» **DATA TO PROCESS**

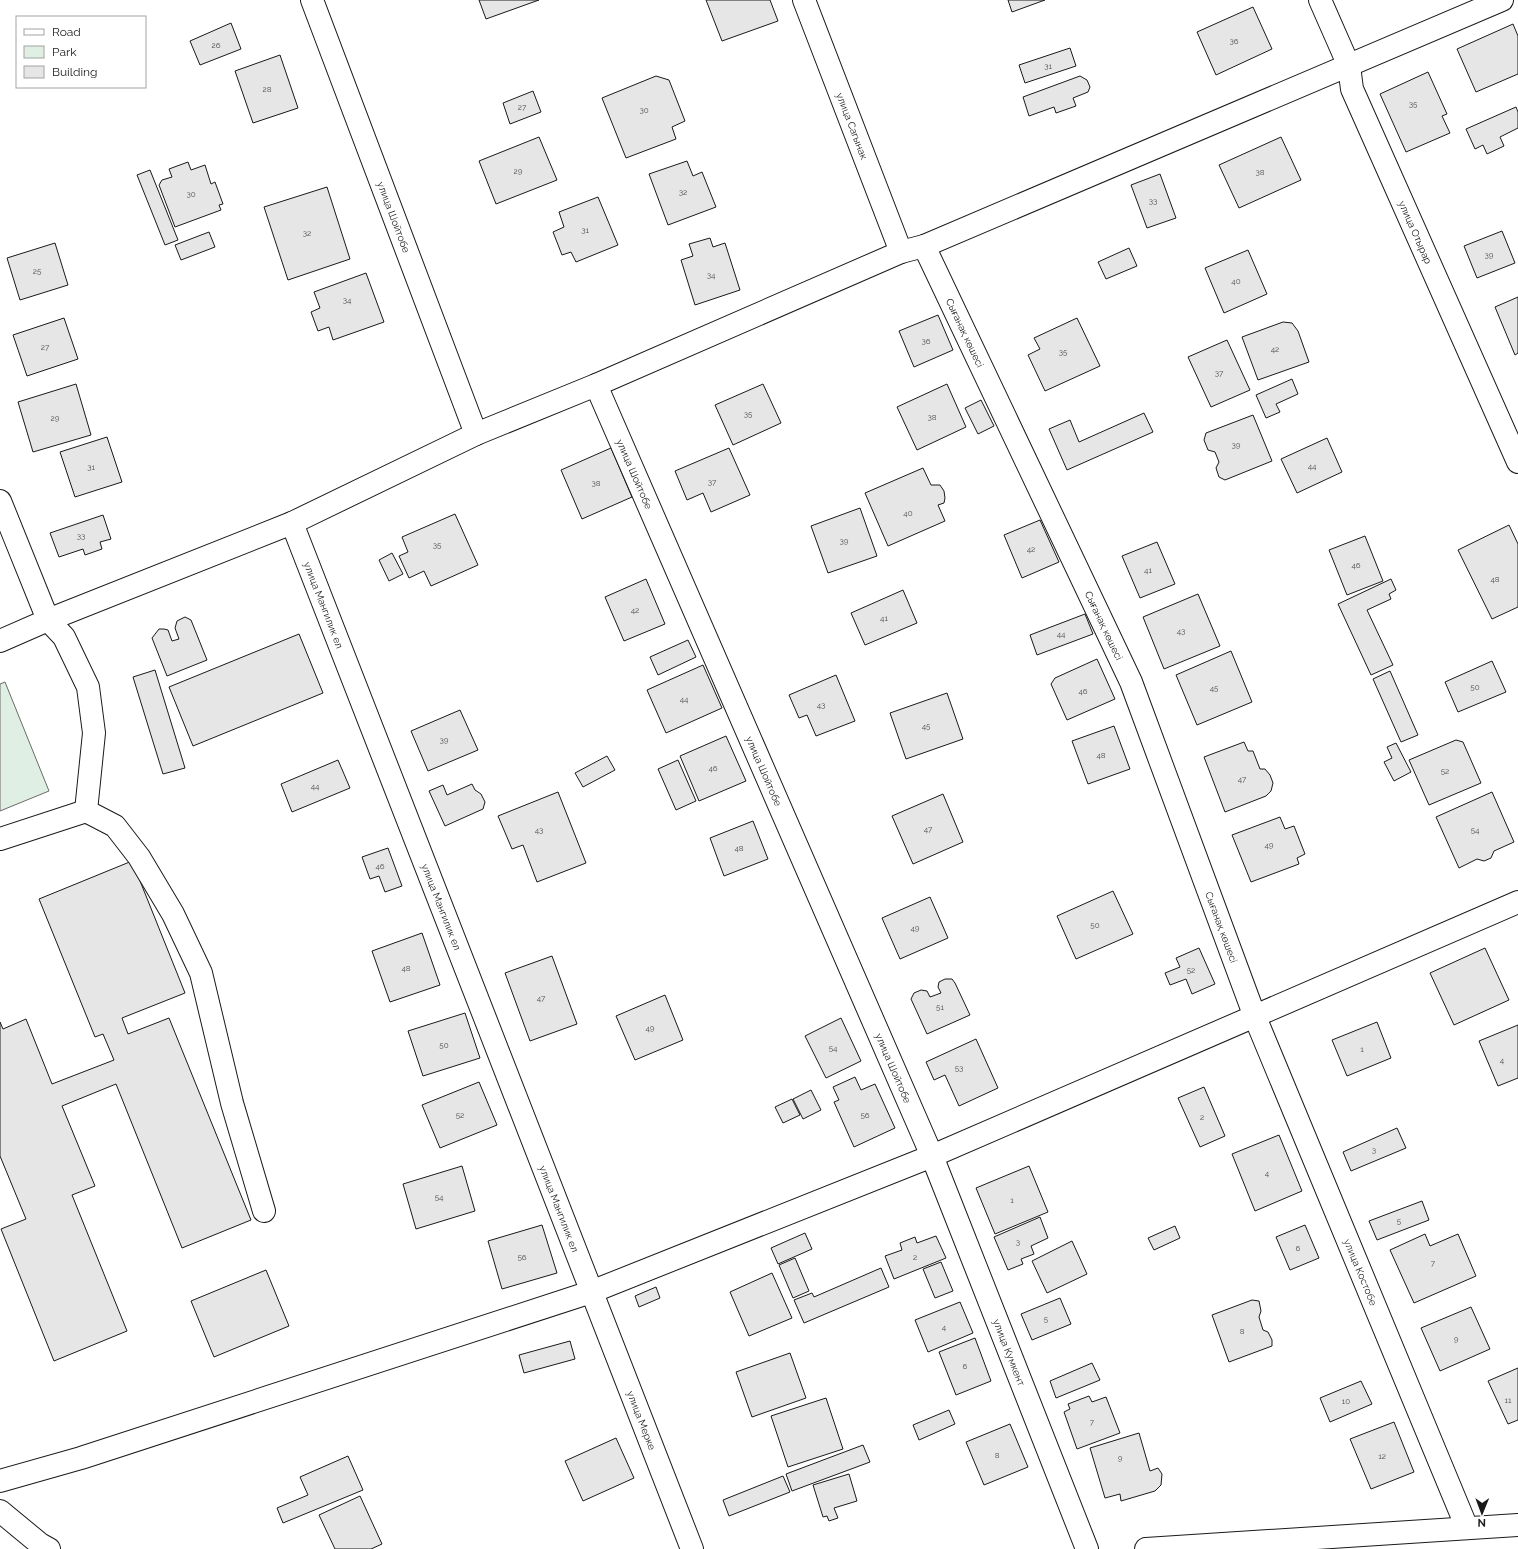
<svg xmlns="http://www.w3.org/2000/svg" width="1518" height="1549" font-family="Raleway,sans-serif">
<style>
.green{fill:#e0efe3;stroke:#6a6a6a}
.building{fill:#e6e6e6;stroke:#1a1a1a}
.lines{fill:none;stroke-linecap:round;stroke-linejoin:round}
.minor-casing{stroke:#1a1a1a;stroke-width:24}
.minor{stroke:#fff;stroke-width:22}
.labels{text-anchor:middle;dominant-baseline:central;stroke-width:3;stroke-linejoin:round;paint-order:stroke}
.number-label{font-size:8px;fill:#4d4d4d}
.street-label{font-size:10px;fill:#1a1a1a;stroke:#fff}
</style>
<rect width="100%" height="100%" fill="#fff"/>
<!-- green -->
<path class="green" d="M5,682L49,791L0,811V684Z"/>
<!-- building -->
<g class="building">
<path d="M479,0H539L486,19Z"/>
<path d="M706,0H770L778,21L722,41Z"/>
<path d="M1008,0H1045L1012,12Z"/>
<path d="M1253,7L1272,49L1216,75L1197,32Z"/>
<path d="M231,23L241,49L200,65L190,41Z"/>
<path d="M1513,24L1518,36V74L1476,92L1457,49Z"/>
<path d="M1070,48L1076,66L1025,83L1019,65Z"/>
<path d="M280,55L298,108L253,123L235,71Z"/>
<path d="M1428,72L1447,114L1442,116L1450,133L1406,152L1380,94Z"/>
<path d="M656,76L669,80L685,121L672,127L676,139L626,158L602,98Z"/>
<path d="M1080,76L1087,80L1090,87L1088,92L1073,98L1076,106L1056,113L1054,107L1029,116L1023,97Z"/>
<path d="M533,91L541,112L510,124L503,103Z"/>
<path d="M1516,107L1518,112V128L1500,137L1504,146L1487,154L1483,145L1475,149L1466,129Z"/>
<path d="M539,137L557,180L496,204L479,161Z"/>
<path d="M1281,137L1301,180L1239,208L1219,165Z"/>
<path d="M687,161L693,176L702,172L716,207L668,225L649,174Z"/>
<path d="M188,162L191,170L205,165L211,184L215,182L223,204L219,205L221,210L175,227L159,185L162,180L172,177L169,169Z"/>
<path d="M150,170L178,240L165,245L137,175Z"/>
<path d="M1160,174L1176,218L1147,228L1131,185Z"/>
<path d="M327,187L350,259L288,280L264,207Z"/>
<path d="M598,197L618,245L576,262L571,252L562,255L553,232L564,227L559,212Z"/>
<path d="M1502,231L1515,263L1477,278L1464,246Z"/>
<path d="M209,232L215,247L181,260L175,245Z"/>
<path d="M710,238L713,247L725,243L740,290L695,305L681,260L693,256L689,244Z"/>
<path d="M55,243L68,285L20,300L7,258Z"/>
<path d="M1129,248L1137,266L1106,279L1098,262Z"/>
<path d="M1248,250L1267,294L1224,313L1205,268Z"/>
<path d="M366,273L384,322L333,340L329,327L318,331L311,312L320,308L314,292Z"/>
<path d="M1518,297V353L1515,355L1495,307Z"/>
<path d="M938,315L953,350L914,367L899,331Z"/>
<path d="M64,318L78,359L27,376L13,335Z"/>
<path d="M1077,318L1100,366L1045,391L1028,355L1040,349L1034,338Z"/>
<path d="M1283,322L1292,323L1298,331L1309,362L1258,380L1242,337Z"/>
<path d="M1227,340L1250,390L1211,407L1188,357Z"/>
<path d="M1292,379L1298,394L1276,404L1280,412L1266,418L1256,395Z"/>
<path d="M76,384L91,435L33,452L18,402Z"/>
<path d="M763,384L781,423L733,445L715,405Z"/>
<path d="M947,384L966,427L917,450L897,407Z"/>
<path d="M981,400L994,426L978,434L965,408Z"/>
<path d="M1144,413L1153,432L1067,470L1049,429L1070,420L1079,442Z"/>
<path d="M1253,415L1272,461L1225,480L1219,477L1216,468L1219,462L1215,452L1208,450L1204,440L1206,433Z"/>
<path d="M107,437L122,482L75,497L60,452Z"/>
<path d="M1327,438L1342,472L1297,493L1281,459Z"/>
<path d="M611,448L632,497L582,519L561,470Z"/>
<path d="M729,448L750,495L711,512L703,493L687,500L675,471Z"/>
<path d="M923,468L931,485H940L944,491L945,498L944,503L938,505L945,521L888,546L865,493Z"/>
<path d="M860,508L877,556L828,573L811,526Z"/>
<path d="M455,514L478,565L431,586L424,571L409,578L399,556L408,552L402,537Z"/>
<path d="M103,515L111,539L100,542L102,549L85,555L83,549L59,557L50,533Z"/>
<path d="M1040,520L1059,562L1022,578L1004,535Z"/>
<path d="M1509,525L1518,544V607L1492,619L1458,550Z"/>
<path d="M1365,536L1383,581L1347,595L1329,550Z"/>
<path d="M1157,542L1175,584L1140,598L1122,556Z"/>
<path d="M392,553L403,574L389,581L379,560Z"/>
<path d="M646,579L665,624L624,641L605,597Z"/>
<path d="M1391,579L1396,590L1389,594L1391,599L1367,610L1393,665L1371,675L1338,604Z"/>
<path d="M903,590L917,623L865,645L851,613Z"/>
<path d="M1198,594L1220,646L1164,669L1143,617Z"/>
<path d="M1085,614L1093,634L1037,655L1030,635Z"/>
<path d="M185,617L191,620L207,660L167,676L152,638L159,629H164L168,630L172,641L179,639L175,628L177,621Z"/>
<path d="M299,634L323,693L193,746L169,687Z"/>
<path d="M688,640L696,657L658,675L650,657Z"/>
<path d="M1231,651L1252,702L1197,725L1176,675Z"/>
<path d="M1097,659L1115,699L1067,720L1051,684L1055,678Z"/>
<path d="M1492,661L1506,692L1458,712L1445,682Z"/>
<path d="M703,665L722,708L666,733L647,690Z"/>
<path d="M155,670L185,768L163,774L133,677Z"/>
<path d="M1390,671L1418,735L1401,742L1373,679Z"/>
<path d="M836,675L855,721L816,736L807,715L799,718L789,695Z"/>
<path d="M947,693L963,739L906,759L890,713Z"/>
<path d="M460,710L478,750L428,771L411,731Z"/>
<path d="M1114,726L1130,769L1088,784L1072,741Z"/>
<path d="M726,736L746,781L699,801L680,756Z"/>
<path d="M1456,740L1463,742L1481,783L1429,805L1409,760Z"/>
<path d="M1244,742L1248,751H1253L1260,769H1265L1270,775L1273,783L1271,791L1266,796L1225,812L1204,757Z"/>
<path d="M1396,743L1411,772L1394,781L1384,762L1392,758L1387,747Z"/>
<path d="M607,756L615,770L583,787L575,773Z"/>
<path d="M338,760L350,788L292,812L281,784Z"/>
<path d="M678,760L696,801L676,810L658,769Z"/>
<path d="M472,784L475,790L481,794L485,802L483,809L445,826L429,791L443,785L447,795Z"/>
<path d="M558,792L586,863L537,882L523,845L512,849L498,816Z"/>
<path d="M1492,792L1514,842L1494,851L1491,858L1484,861L1477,859L1459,868L1436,817Z"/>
<path d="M943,794L963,842L913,864L892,816Z"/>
<path d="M1280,817L1285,829L1294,826L1305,854L1297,858L1299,864L1251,882L1232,835Z"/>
<path d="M753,821L768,859L724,876L710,838Z"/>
<path d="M388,848L402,886L385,892L379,876L370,879L362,857Z"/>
<path d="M132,861L185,993L122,1018L128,1034L169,1018L251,1220L182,1248L116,1084L62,1106L95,1186L72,1195L127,1331L54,1361L1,1229L26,1219L0,1156V1022L3,1029L26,1019L52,1084L114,1060L103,1034L95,1037L39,899Z"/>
<path d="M1113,891L1133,934L1076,959L1057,916Z"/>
<path d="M930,897L948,938L900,959L882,918Z"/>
<path d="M422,933L440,985L390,1002L372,951Z"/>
<path d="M1199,948L1215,984L1192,994L1186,979L1170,985L1165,973L1180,967L1176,958Z"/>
<path d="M1485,948L1509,1000L1454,1025L1430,973Z"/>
<path d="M552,956L577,1024L530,1041L505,973Z"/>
<path d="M945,979H952L955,983L970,1015L927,1034L911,999L914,993L921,990L927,991L930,997L941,993L938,987L939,982Z"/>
<path d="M665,995L683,1040L635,1060L616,1016Z"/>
<path d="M465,1013L480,1058L423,1076L408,1031Z"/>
<path d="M841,1018L861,1061L826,1078L805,1036Z"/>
<path d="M1377,1022L1391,1058L1347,1076L1332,1040Z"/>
<path d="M1518,1025V1078L1498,1086L1479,1041Z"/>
<path d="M976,1039L998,1088L959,1106L945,1075L934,1080L926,1062Z"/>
<path d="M855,1077L861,1090L875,1084L895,1128L854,1147L834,1102L839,1100L833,1087Z"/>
<path d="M479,1082L497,1125L440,1148L422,1105Z"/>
<path d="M1204,1087L1225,1136L1200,1147L1178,1098Z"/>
<path d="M811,1090L821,1110L803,1119L793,1099Z"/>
<path d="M792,1099L800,1115L783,1123L775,1107Z"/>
<path d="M1397,1128L1406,1148L1351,1171L1343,1152Z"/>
<path d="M1279,1135L1302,1191L1255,1211L1232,1154Z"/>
<path d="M462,1166L475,1211L416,1229L403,1184Z"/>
<path d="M1029,1166L1048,1212L995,1234L976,1188Z"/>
<path d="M1422,1201L1429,1220L1377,1240L1369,1221Z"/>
<path d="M1040,1217L1048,1238L1031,1246L1034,1254L1021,1259L1023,1264L1008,1270L994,1237Z"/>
<path d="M542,1225L557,1273L502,1289L488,1241Z"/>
<path d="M1305,1225L1319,1258L1290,1270L1276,1237Z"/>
<path d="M1175,1226L1180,1238L1154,1250L1148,1238Z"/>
<path d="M805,1233L812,1249L778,1264L771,1248Z"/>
<path d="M1425,1234L1430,1246L1458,1234L1476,1276L1414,1303L1390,1250Z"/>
<path d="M936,1236L946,1258L894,1279L885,1256L902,1250L900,1243L915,1237L917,1243Z"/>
<path d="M1072,1241L1087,1274L1047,1293L1032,1261Z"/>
<path d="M795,1258L809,1291L793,1298L779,1265Z"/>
<path d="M941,1262L953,1291L935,1298L923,1269Z"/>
<path d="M881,1268L889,1287L804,1323L794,1300L812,1293L814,1297Z"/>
<path d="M266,1270L289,1326L214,1357L191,1301Z"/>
<path d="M772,1273L792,1318L749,1336L730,1292Z"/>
<path d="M656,1287L660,1298L639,1307L635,1296Z"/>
<path d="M1060,1298L1071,1324L1032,1340L1021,1314Z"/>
<path d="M1252,1300L1259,1301L1261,1311L1259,1317L1263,1330L1268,1332L1272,1340V1346L1229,1362L1212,1315Z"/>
<path d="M960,1302L973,1333L928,1352L915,1320Z"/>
<path d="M1471,1307L1490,1349L1440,1371L1421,1328Z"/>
<path d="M975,1338L991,1381L956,1395L939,1352Z"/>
<path d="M570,1341L575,1359L524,1373L519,1355Z"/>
<path d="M790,1353L806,1398L752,1417L736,1372Z"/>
<path d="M1092,1363L1100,1380L1056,1398L1050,1381Z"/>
<path d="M1518,1368V1420L1508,1424L1488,1381Z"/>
<path d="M1361,1381L1372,1404L1330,1422L1320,1398Z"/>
<path d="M1089,1396L1092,1402L1106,1397L1120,1433L1077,1449L1064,1412L1070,1409L1068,1404Z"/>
<path d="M826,1398L843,1449L788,1467L771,1416Z"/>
<path d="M949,1410L955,1424L919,1440L913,1425Z"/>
<path d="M1394,1422L1414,1472L1371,1489L1350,1439Z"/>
<path d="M1010,1424L1028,1467L984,1485L966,1442Z"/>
<path d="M1139,1433L1150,1471L1158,1468L1162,1474L1161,1485L1155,1491L1121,1501L1120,1494L1105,1498L1090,1448Z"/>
<path d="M616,1438L634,1478L583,1501L565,1461Z"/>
<path d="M863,1445L870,1462L792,1491L786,1474Z"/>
<path d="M348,1456L363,1490L283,1523L277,1508L308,1495L300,1477Z"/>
<path d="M849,1474L857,1501L834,1508L838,1518L829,1521L827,1516L823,1517L813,1485Z"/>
<path d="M783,1476L790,1492L729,1516L723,1500Z"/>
<path d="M360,1496L382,1544L371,1549H335L319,1515Z"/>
</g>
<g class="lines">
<!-- minor casing -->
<g class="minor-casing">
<g id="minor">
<path id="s1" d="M312,0L476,434"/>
<path id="s2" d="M804,0L901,252"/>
<path id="s3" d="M1320,0L1349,66L1352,89L1518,462"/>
<path id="s4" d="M924,246L1131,682L1255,1017L1467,1528"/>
<path id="s5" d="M596,385L932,1156L1087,1549"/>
<path d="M0,501L48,620L64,637L88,687L94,733L86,811"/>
<path id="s6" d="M292,523L692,1549"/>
<path d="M0,641L48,620L292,523L476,434L596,385L901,252L924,246L1502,0"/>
<path d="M0,839L86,811L115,826L139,857L173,914L201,973L232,1103L264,1211"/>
<path d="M0,1481L81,1458L591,1292L932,1156L1518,902"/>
<path d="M0,1511L40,1544L49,1549"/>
<path d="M1146,1549L1518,1525"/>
</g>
</g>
<!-- minor -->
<use href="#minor" class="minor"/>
</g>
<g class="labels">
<!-- number labels -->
<g class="number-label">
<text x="1234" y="41">36</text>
<text x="216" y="45">26</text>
<text x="1048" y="66">31</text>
<text x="267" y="89">28</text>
<text x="1413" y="104">35</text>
<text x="522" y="107">27</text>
<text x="644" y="110">30</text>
<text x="518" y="171">29</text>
<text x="1260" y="172">38</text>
<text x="683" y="192">32</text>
<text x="191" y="194">30</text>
<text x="1153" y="201">33</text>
<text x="585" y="230">31</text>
<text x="307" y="233">32</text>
<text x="1489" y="255">39</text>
<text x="37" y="271">25</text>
<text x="711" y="275">34</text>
<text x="1236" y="281">40</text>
<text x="347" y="300">34</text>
<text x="926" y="341">36</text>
<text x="45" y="347">27</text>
<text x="1275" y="349">42</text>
<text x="1063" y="352">35</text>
<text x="1219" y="373">37</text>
<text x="748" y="414">35</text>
<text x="932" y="417">38</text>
<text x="55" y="418">29</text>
<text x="1236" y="445">39</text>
<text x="1312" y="466">44</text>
<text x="91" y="467">31</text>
<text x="712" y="482">37</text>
<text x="596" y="483">38</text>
<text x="908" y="513">40</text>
<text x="81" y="536">33</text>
<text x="844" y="541">39</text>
<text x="437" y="545">35</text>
<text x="1031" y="549">42</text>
<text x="1356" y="565">46</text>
<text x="1148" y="570">41</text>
<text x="1495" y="579">48</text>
<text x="635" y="610">42</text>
<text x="884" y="618">41</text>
<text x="1181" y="631">43</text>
<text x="1061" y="634">44</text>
<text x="1475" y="687">50</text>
<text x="1214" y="688">45</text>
<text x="1083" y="691">46</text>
<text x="684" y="699">44</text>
<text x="821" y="705">43</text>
<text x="926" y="726">45</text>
<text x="444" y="740">39</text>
<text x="1101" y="755">48</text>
<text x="713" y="768">46</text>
<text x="1445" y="771">52</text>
<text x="1242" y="779">47</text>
<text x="315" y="786">44</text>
<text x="928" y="829">47</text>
<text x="539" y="830">43</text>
<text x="1475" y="830">54</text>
<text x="1269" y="845">49</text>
<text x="739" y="848">48</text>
<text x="380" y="866">46</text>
<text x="1095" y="925">50</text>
<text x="915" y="928">49</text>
<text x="406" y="968">48</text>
<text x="1191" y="970">52</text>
<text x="541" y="998">47</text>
<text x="940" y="1007">51</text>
<text x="650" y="1028">49</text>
<text x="444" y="1045">50</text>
<text x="833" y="1048">54</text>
<text x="1362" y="1049">1</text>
<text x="1502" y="1060">4</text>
<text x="959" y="1068">53</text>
<text x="460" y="1115">52</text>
<text x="865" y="1115">56</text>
<text x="1202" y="1117">2</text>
<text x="1374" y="1150">3</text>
<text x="1267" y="1173">4</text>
<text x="439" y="1197">54</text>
<text x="1012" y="1200">1</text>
<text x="1399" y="1221">5</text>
<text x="1018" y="1242">3</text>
<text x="1298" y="1248">6</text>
<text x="522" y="1257">56</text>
<text x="915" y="1257">2</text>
<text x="1433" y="1263">7</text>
<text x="1046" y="1319">5</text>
<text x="944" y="1327">4</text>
<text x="1242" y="1331">8</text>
<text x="1456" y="1339">9</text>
<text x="965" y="1366">6</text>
<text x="1508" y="1400">11</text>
<text x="1346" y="1401">10</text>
<text x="1092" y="1422">7</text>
<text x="997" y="1455">8</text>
<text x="1382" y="1456">12</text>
<text x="1120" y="1458">9</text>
</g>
<!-- street labels -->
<g class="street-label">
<text stroke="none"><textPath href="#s2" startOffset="135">улица Сагынак</textPath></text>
<text stroke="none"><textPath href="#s1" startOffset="232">улица Шойтобе</textPath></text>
<text stroke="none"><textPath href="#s3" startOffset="252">улица Отырар</textPath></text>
<text stroke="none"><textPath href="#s4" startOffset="96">Сығанақ көшесі</textPath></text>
<text stroke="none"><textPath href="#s5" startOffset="97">улица Шойтобе</textPath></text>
<text stroke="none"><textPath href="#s6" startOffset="88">улица Мангилик ел</textPath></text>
<text stroke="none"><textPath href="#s4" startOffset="420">Сығанақ көшесі</textPath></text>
<text stroke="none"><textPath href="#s5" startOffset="421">улица Шойтобе</textPath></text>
<text stroke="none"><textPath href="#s6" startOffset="412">улица Мангилик ел</textPath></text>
<text stroke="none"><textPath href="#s4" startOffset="744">Сығанақ көшесі</textPath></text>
<text stroke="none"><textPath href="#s5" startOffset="745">улица Шойтобе</textPath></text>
<text stroke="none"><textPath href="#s6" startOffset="736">улица Мангилик ел</textPath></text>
<text stroke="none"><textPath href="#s4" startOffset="1116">улица Костобе</textPath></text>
<text stroke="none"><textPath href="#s5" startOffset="1052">улица Кумкент</textPath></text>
<text stroke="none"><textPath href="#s6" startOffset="963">улица Мерке</textPath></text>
</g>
</g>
<!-- legend -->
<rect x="16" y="16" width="130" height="72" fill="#ffffff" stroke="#a3a3a3"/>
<rect x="24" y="29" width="20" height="6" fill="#ffffff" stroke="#a3a3a3"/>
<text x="52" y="36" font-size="12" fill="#1a1a1a">Road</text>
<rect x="24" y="46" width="20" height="12" fill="#e0efe3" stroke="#a3a3a3"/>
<text x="52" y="56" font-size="12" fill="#1a1a1a">Park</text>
<rect x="24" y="66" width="20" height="12" fill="#e6e6e6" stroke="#a3a3a3"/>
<text x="52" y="76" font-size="12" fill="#1a1a1a">Building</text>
<!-- north arrow -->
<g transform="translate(1482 1513) rotate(181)" stroke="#ffffff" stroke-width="3" paint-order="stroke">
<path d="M0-3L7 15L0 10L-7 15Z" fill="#1a1a1a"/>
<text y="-6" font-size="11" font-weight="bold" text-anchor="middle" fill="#1a1a1a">N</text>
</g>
</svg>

» **THE TASK**
In the entries above, find each line that includes the string "lines" and copy it.

» **PROBLEM SOLUTION**
.lines{fill:none;stroke-linecap:round;stroke-linejoin:round}
<g class="lines">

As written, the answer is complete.